> Quoted passage
=-=-=-=-=

AI Trends11 min

Did DeepSeek Copy ChatGPT? — The OpenAI vs DeepSeek IP Dispute Explained

OpenAI accused DeepSeek of traini

April 4, 2026 · AI News

In January 2025, DeepSeek R1 dropped and the AI industry took notice. The performance was solid, and the development cost was suspiciously low. Then a different kind of question surfaced: “Did they train on ChatGPT outputs?”

OpenAI and Microsoft were the first to raise the alarm. Their claim: DeepSeek used ChatGPT’s outputs as training data through systematic scraping. By February 2026, OpenAI had submitted a formal memo to the US Congress China Select Committee. This was no longer a corporate spat. It had become a political issue.

The technical mechanism at the center of this controversy is called “distillation.” Here’s a simple analogy: imagine ordering from a famous restaurant every day, meticulously analyzing every dish, then reverse-engineering the recipes for your own menu. You never stole the recipe book, but you systematically replicated the results.

Key takeaways

– Jan 2025: DeepSeek R1 launched; OpenAI and Microsoft alleged ChatGPT output training
– Feb 12, 2026: OpenAI submitted formal memo to US Congress China Select Committee
– Feb 24, 2026: Anthropic also accused DeepSeek, Moonshot AI, and MiniMax of coordinated distillation
– Core technique “distillation”: training smaller models on outputs from larger models

DeepSeek vs OpenAI distillation controversy timeline infographic
DeepSeek-OpenAI distillation controversy timeline / GoCodeLab
I automated my entire Claude workflow. Here is how.Lazy Developer EP.01 →

What is distillation, and why is it controversial?

Distillation is a technique where a large AI model’s outputs are used as training data for a smaller model. The large model is the “teacher,” and the small model is the “student.” Feed millions of prompts to the teacher, collect its responses, and train the student on that data. The student learns to mimic the teacher’s behavior at a fraction of the cost.

=-=-=-=-=

> Records from a data collection
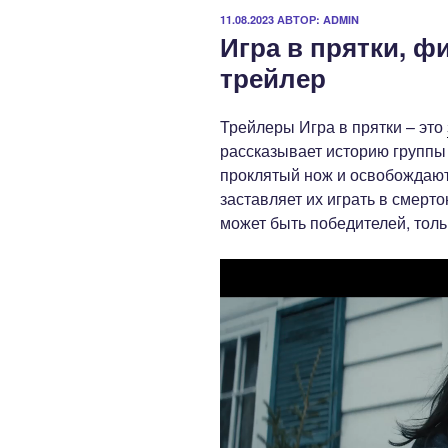
ОПУБЛИКОВАНО
11.08.2023
АВТОР:
ADMIN
Игра в прятки, ф
трейлер
Трейлеры Игра в прятки – это
рассказывает историю группы
проклятый нож и освобождают
заставляет их играть в смерто
может быть победителей, тол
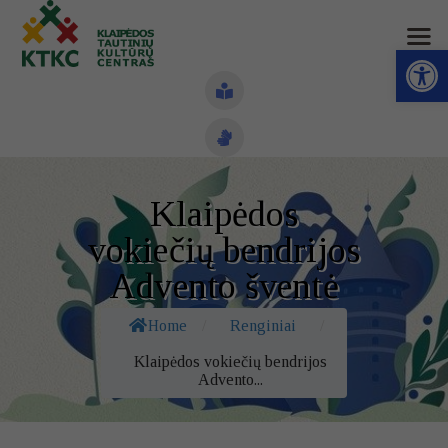
Open toolbar
Naujienos
Klaipėdos
Struktūra ir kontaktai
vokiečių bendrijos
Veiklos sritys
Advento šventė
Administracinė informacija
Home
/
Renginiai
/
Kontaktai
Klaipėdos vokiečių bendrijos
Advento...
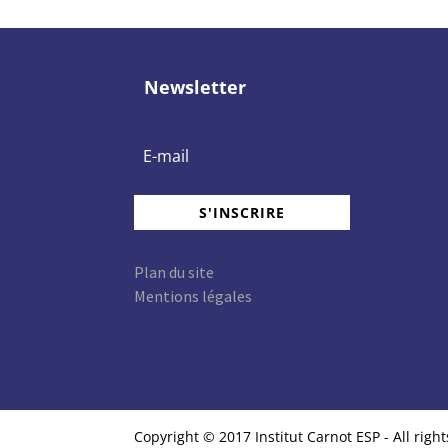
Newsletter
S'INSCRIRE
Plan du site
Mentions légales
Copyright © 2017 Institut Carnot ESP - All righ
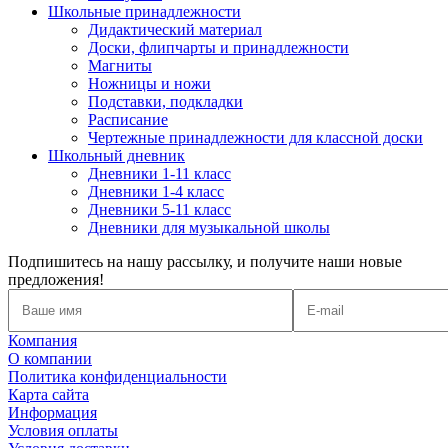
Школьные принадлежности
Дидактический материал
Доски, флипчарты и принадлежности
Магниты
Ножницы и ножи
Подставки, подкладки
Расписание
Чертежные принадлежности для классной доски
Школьный дневник
Дневники 1-11 класс
Дневники 1-4 класс
Дневники 5-11 класс
Дневники для музыкальной школы
Подпишитесь на нашу рассылку, и получите наши новые
предложения!
Компания
О компании
Политика конфиденциальности
Карта сайта
Информация
Условия оплаты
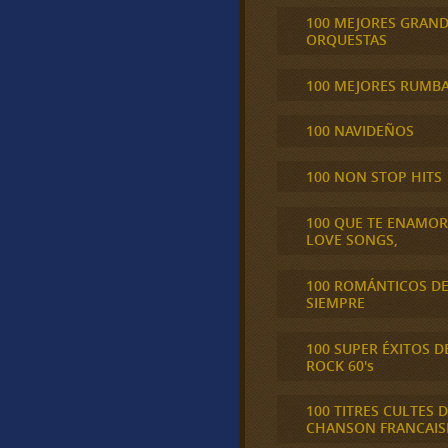
100 MEJORES GRAN
ORQUESTAS
100 MEJORES RUMB
100 NAVIDEÑOS
100 NON STOP HITS
100 QUE TE ENAMO
LOVE SONGS,
100 ROMÁNTICOS D
SIEMPRE
100 SUPER ÉXITOS D
ROCK 60's
100 TITRES CULTES D
CHANSON FRANCAIS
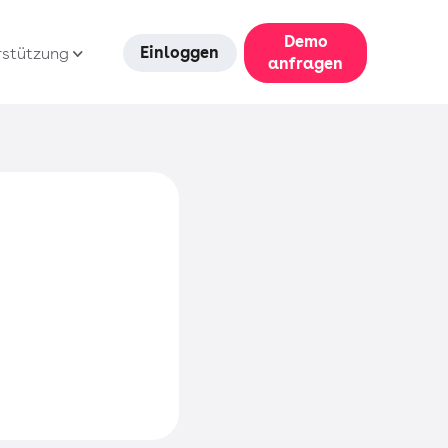
Demo
Einloggen
rstützung
anfragen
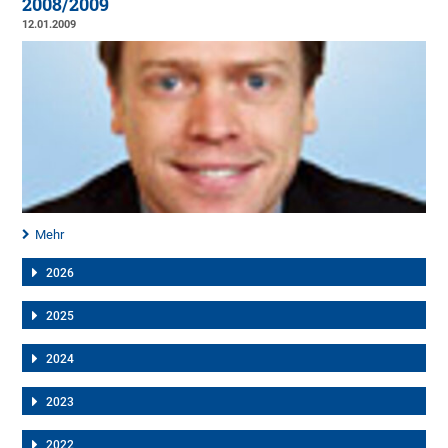
2008/2009
12.01.2009
Mehr
2026
2025
2024
2023
2022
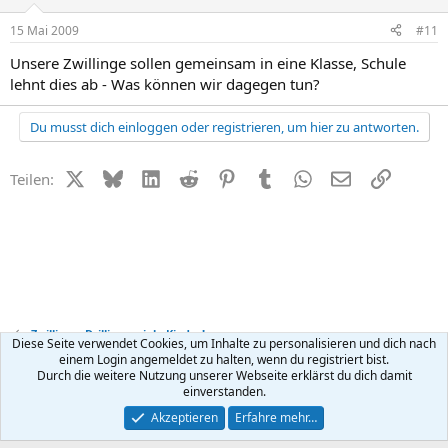
15 Mai 2009
#11
Unsere Zwillinge sollen gemeinsam in eine Klasse, Schule
lehnt dies ab - Was können wir dagegen tun?
Du musst dich einloggen oder registrieren, um hier zu antworten.
X (Twitter)
Bluesky
LinkedIn
Reddit
Pinterest
Tumblr
WhatsApp
E-Mail
Link
Teilen:
Zwillinge, Drillinge, viele Kinder!
Diese Seite verwendet Cookies, um Inhalte zu personalisieren und dich nach
einem Login angemeldet zu halten, wenn du registriert bist.
Durch die weitere Nutzung unserer Webseite erklärst du dich damit
Kontakt
Nutzungsbedingungen
Datenschutz
Hilfe
R
einverstanden.
S
S
®
Community platform by XenForo
© 2010-2026 XenForo Ltd.
Akzeptieren
Erfahre mehr…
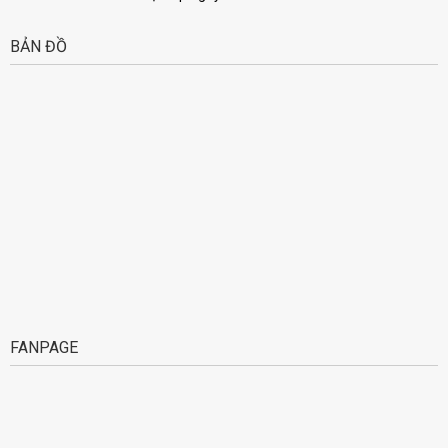
BẢN ĐỒ
FANPAGE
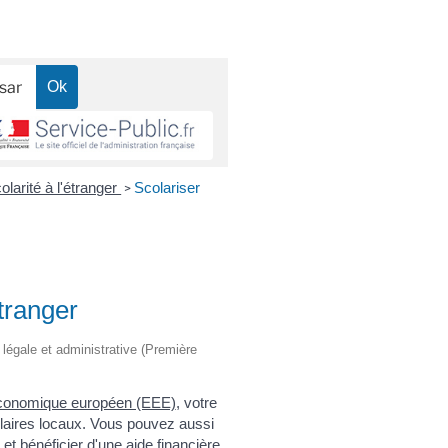
olarité à l'étranger
Scolariser
>
étranger
n légale et administrative (Première
conomique européen (EEE)
, votre
olaires locaux. Vous pouvez aussi
et bénéficier d'une aide financière.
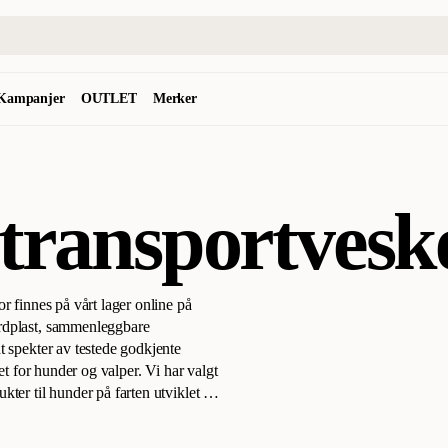
Kampanjer
OUTLET
Merker
ransportvesk
r finnes på vårt lager online på
ardplast, sammenleggbare
t spekter av testede godkjente
et for hunder og valper. Vi har valgt
ter til hunder på farten utviklet for
avoritt. Reis trygt og sikkert med
kert hundebur til bilen, et godkjent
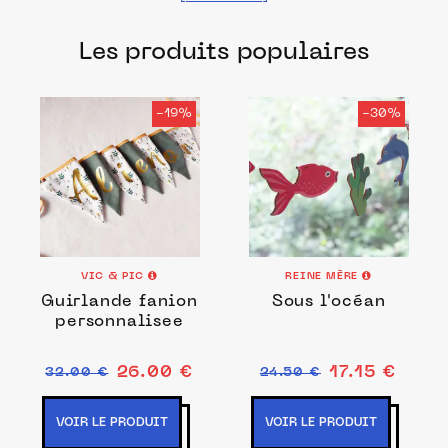
fabriqués dans les meilleurs ateliers et
Les produits populaires
manufactures français pour décorer la
chambre des garçons et filles.
-19%
-30%
VIC & PIC
REINE MÈRE
Guirlande fanion
Sous l'océan
personnalisee
26.00 €
17.15 €
32.00 €
24.50 €
VOIR LE PRODUIT
VOIR LE PRODUIT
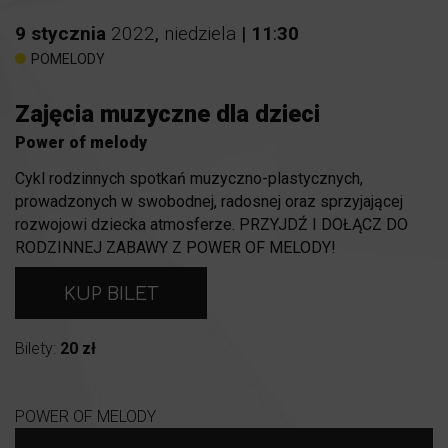
9
stycznia
2022
,
niedziela
|
11
:
30
POMELODY
Zajęcia muzyczne dla dzieci
Power of melody
Cykl rodzinnych spotkań muzyczno-plastycznych,
prowadzonych w swobodnej, radosnej oraz sprzyjającej
rozwojowi dziecka atmosferze. PRZYJDŹ I DOŁĄCZ DO
RODZINNEJ ZABAWY Z POWER OF MELODY!
KUP BILET
Bilety:
20 zł
POWER OF MELODY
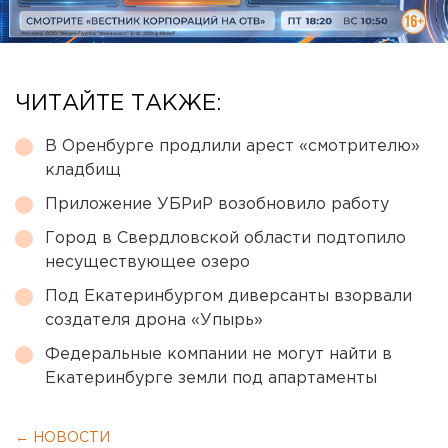
ЧИТАЙТЕ ТАКЖЕ:
В Оренбурге продлили арест «смотрителю»
кладбищ
Приложение УБРиР возобновило работу
Город в Свердловской области подтопило
несуществующее озеро
Под Екатеринбургом диверсанты взорвали
создателя дрона «Упырь»
Федеральные компании не могут найти в
Екатеринбурге земли под апартаменты
← НОВОСТИ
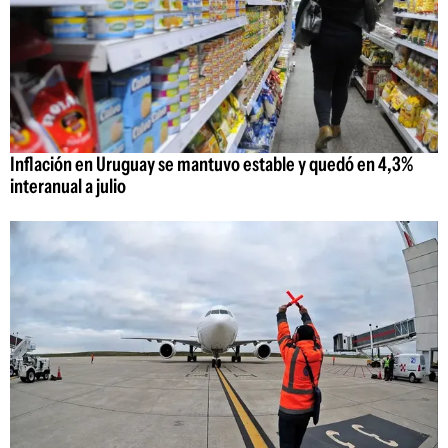
Inflación en Uruguay se mantuvo estable y quedó en 4,3%
interanual a julio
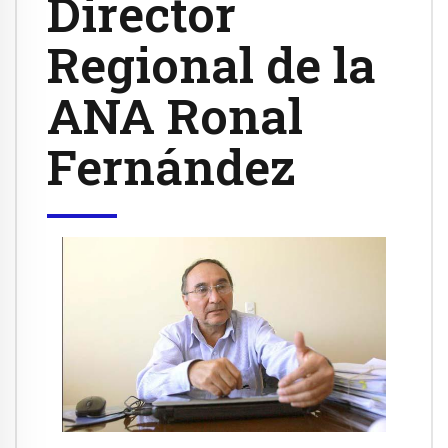
Director
Regional de la
ANA Ronal
Fernández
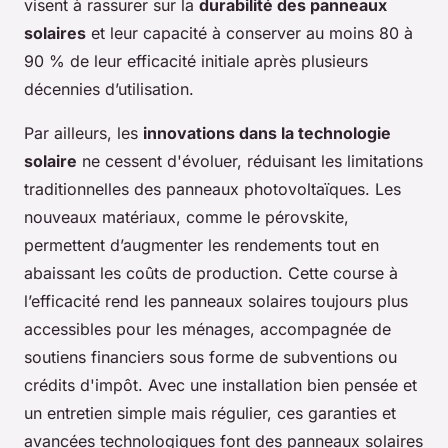
visent à rassurer sur la
durabilité des panneaux
solaires
et leur capacité à conserver au moins 80 à
90 % de leur efficacité initiale après plusieurs
décennies d’utilisation.
Par ailleurs, les
innovations dans la technologie
solaire
ne cessent d'évoluer, réduisant les limitations
traditionnelles des panneaux photovoltaïques. Les
nouveaux matériaux, comme le pérovskite,
permettent d’augmenter les rendements tout en
abaissant les coûts de production. Cette course à
l’efficacité rend les panneaux solaires toujours plus
accessibles pour les ménages, accompagnée de
soutiens financiers sous forme de subventions ou
crédits d'impôt. Avec une installation bien pensée et
un entretien simple mais régulier, ces garanties et
avancées technologiques font des panneaux solaires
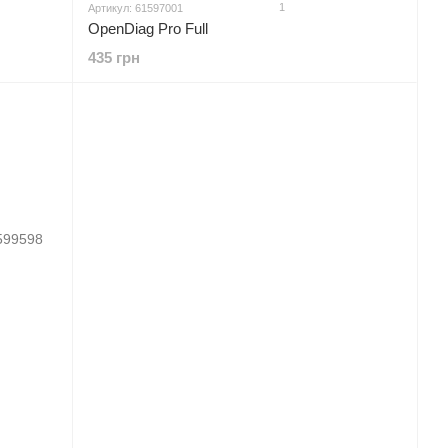
1
Артикул: 61597001
OpenDiag Pro Full
435 грн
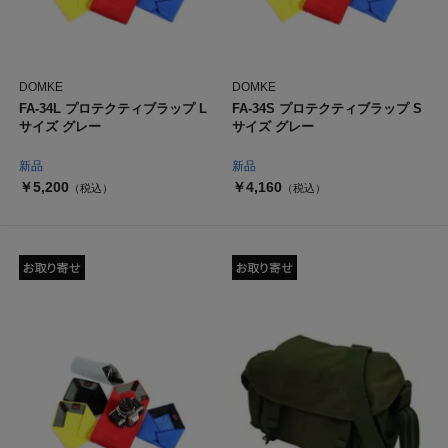
DOMKE
DOMKE
FA-34L プロテクティブラップ L
FA-34S プロテクティブラップ S
サイズ グレー
サイズ グレー
新品
新品
￥5,200
￥4,160
（税込）
（税込）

=-=-=-=-=

> What the exercise asks
Name every company that Anthropic accused of coordinated distillation, according to the key takeaways in the article on the OpenAI and DeepSeek dispute above.

> Expected answer
- DeepSeek
- Moonshot AI
- MiniMax